Erik and Lyle Menendez say new evidence requires at the very least a new trial.

LOS ANGELES (CN) — Los Angeles District Attorney Nathan Hochman said Monday the Menendez brothers have not “exhibited the full insights and accept complete responsibility for their actions” and that he will not support the effort to release them from prison.

Last year, in the waning months of his tenure as district attorney, George Gascón, a champion of criminal justice reform, recommended to a judge that Erik and Lyle Menendez be resentenced. “I believe they have paid their debt to society,” Gascón said.

That motion could have paved the way for the brothers to be freed after more than 35 years in prison. But Hochman, who took office in December, field a motion on Monday to withdraw Gascón’s motion. The hearing for a new sentence will still go forward, but the new prosecutor will be arguing against the motion.

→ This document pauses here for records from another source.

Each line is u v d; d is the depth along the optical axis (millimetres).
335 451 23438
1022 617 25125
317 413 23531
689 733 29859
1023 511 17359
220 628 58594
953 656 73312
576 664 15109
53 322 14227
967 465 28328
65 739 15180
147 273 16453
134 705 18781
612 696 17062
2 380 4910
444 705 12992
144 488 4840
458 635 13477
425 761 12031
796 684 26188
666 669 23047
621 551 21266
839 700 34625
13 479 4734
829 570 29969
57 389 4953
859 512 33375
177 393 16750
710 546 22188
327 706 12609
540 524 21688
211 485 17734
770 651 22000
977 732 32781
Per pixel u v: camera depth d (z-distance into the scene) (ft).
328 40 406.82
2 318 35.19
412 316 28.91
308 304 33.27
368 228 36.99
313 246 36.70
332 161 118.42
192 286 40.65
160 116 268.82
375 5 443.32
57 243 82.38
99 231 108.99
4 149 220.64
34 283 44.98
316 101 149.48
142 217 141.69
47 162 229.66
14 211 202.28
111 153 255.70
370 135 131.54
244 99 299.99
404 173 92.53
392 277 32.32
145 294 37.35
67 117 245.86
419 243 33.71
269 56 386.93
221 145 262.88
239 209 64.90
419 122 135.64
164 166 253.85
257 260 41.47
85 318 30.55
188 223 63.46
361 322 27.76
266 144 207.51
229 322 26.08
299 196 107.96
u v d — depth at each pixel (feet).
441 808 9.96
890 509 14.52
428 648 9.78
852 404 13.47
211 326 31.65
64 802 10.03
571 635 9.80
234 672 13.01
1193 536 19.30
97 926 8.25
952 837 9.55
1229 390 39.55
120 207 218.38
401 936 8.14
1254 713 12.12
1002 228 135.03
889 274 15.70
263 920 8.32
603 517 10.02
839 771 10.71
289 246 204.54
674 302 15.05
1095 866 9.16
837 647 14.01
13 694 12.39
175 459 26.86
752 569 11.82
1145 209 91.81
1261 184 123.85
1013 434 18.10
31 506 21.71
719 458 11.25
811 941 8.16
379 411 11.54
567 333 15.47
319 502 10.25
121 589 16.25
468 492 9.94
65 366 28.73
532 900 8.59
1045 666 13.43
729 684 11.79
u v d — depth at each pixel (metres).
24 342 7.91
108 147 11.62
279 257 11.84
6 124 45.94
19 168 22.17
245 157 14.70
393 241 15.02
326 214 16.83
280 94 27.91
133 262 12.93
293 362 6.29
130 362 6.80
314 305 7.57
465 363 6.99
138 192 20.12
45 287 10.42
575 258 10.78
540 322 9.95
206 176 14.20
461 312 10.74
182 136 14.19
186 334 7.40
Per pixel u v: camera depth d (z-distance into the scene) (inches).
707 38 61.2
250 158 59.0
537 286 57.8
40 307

Erik and Lyle Menendez, who shot their parents to death in 1989, have long claimed their father Jose, a record executive, had abused them sexually. During the first trial, which ended in a hung jury, they argued the killings were in self-defense because they feared their parents were about to kill them

During the second trial, the judge didn’t allow them to claim self-defense, but they were allowed to argue that Jose’s killing was “highly emotional overkill” done in part as a response to their trauma. Prosecutors, meanwhile, argued that the abuse never happened, and that even if it had, it still didn’t justify the gruesome murders, which evidence showed had been meticulously planned.

The brothers were convicted in the second trial and sentenced to life without the possibility of parole. Federal and state appellate courts upheld the convictions.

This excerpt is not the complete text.